### Source excerpt
Website Data Sources

Website data sources, classified as unstructured data sources, are a type of data collection mechanism within DRUID that specifically target information extracted from websites. They capture unorganized or semi-structured data from web pages, providing a means to integrate online content into the Knowledge Base.

By default, when extracting paragraphs from an HTML website, the extractor excludes content from the following elements:

HTML tags:

img
svg
script
style
noscript
nav
footer
header

Elements with specific roles:

[role="alert"]
[role="banner"]
[role="heading"]
[role="dialog"]
[role="alertdialog"]
[role="region"][aria-label*="skip" i]

Elements with specific attributes or classes:

.hidden
.exclusive
div.sidemenu
div.topbar
div.search-content
div.navigations-container
[class*="breadcrumb"]
[aria-modal="true"]

Starting with DRUID 8.6, you can configure the HtmlSelectorTagsToIgnore parameter under the "featureFlags" collection in the KB Advanced Settings JSON field. This parameter allows you to control which HTML elements are excluded during content extraction. Setting it to an empty list ([]) includes all content, while specifying values filters out unwanted elements.

### Provided records
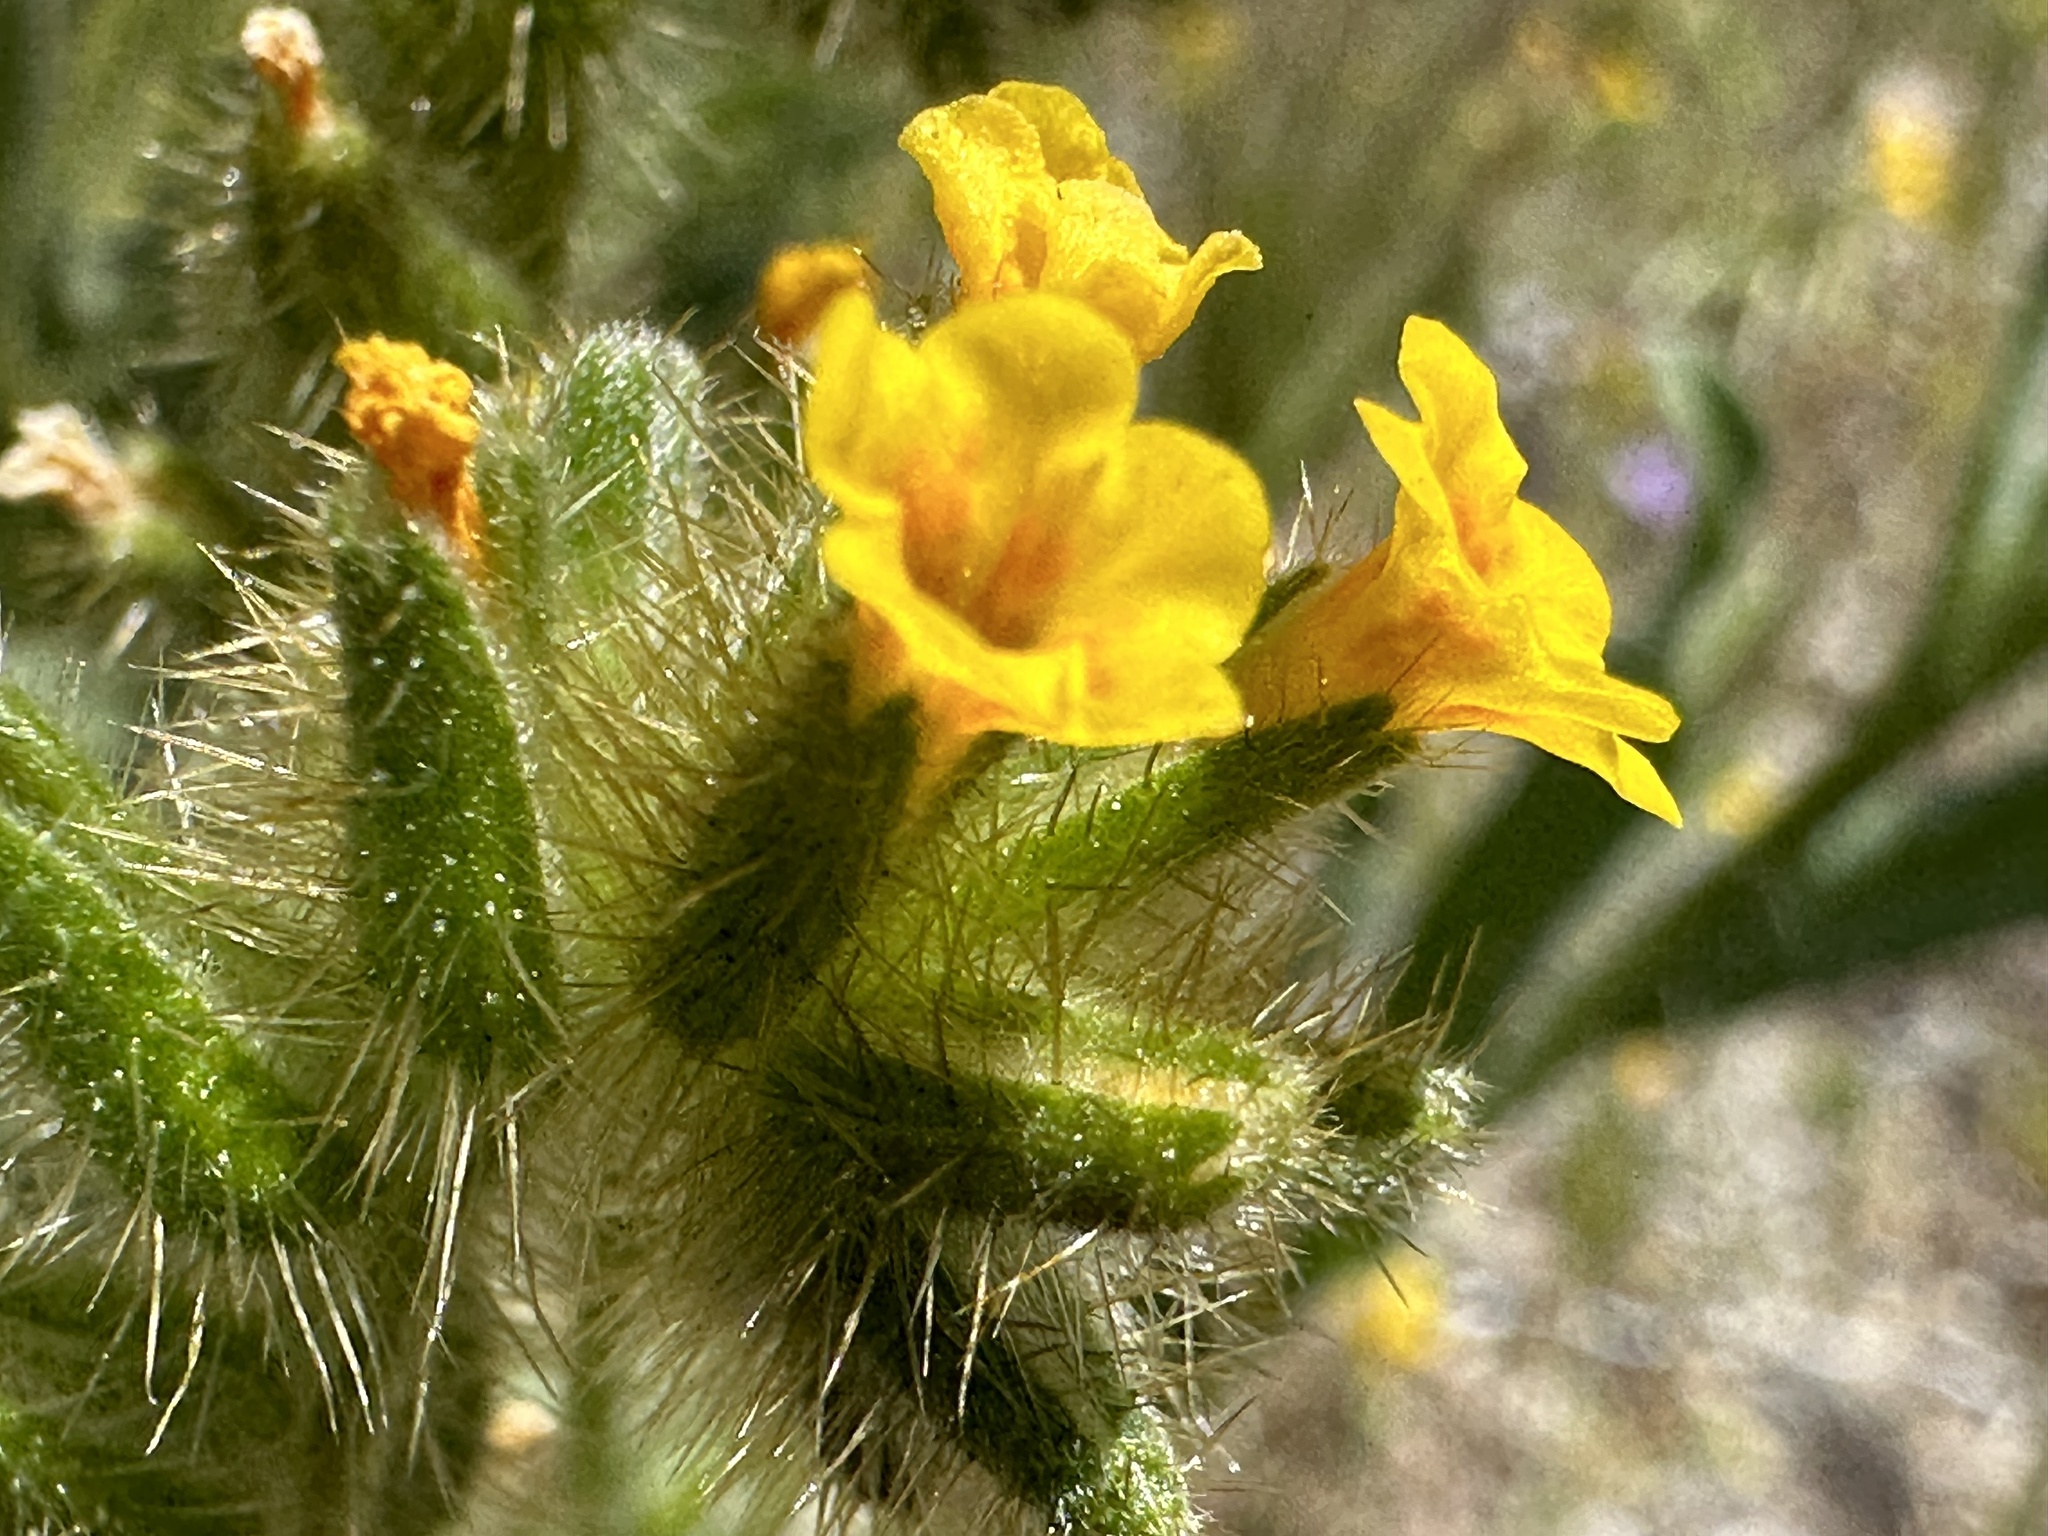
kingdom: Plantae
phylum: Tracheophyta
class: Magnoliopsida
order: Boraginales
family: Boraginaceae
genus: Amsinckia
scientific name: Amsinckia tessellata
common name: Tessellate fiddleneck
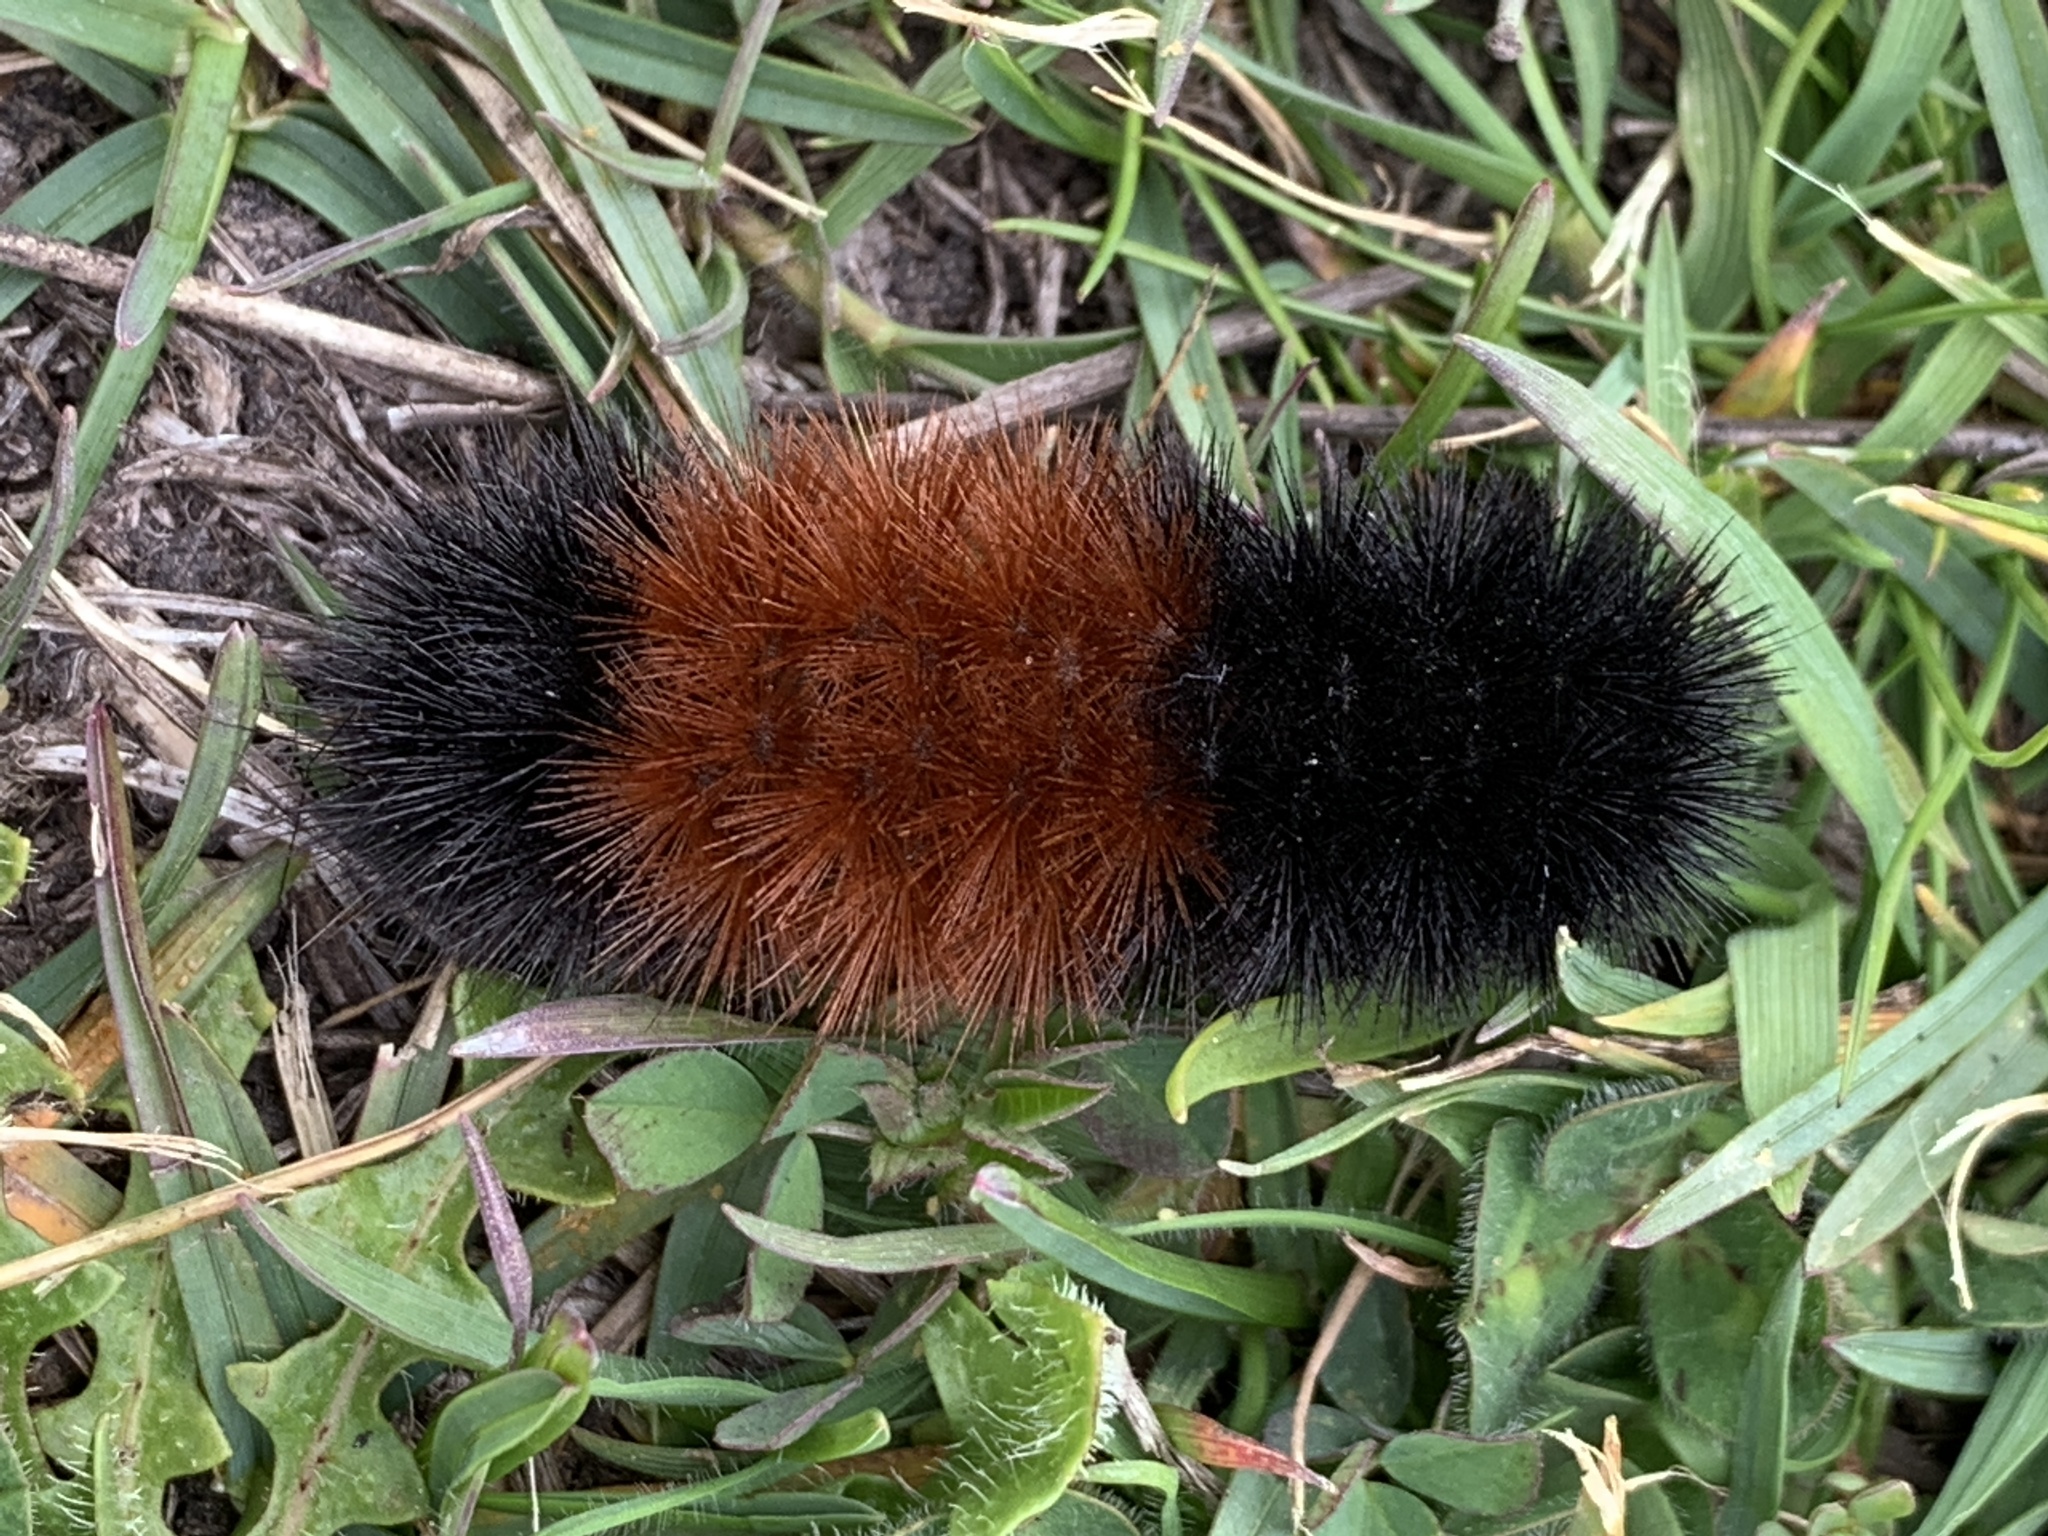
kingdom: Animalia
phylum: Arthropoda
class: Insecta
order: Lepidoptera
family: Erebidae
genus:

### Aim A
In the page on DRUID website data sources, begin at the words "Starting with DRUID" and stop after "out unwanted elements.". Write that part out again, changing "HtmlSelectorTagsToIgnore" to "HtmlTagsToSkip".
### Aim B
According to the page on DRUID website data sources, what happens when the ignore parameter is set to an empty list?
Rely only on the text when answering.

### Exercise result A
Starting with DRUID 8.6, you can configure the HtmlTagsToSkip parameter under the "featureFlags" collection in the KB Advanced Settings JSON field. This parameter allows you to control which HTML elements are excluded during content extraction. Setting it to an empty list ([]) includes all content, while specifying values filters out unwanted elements.

### Exercise result B
All content is included.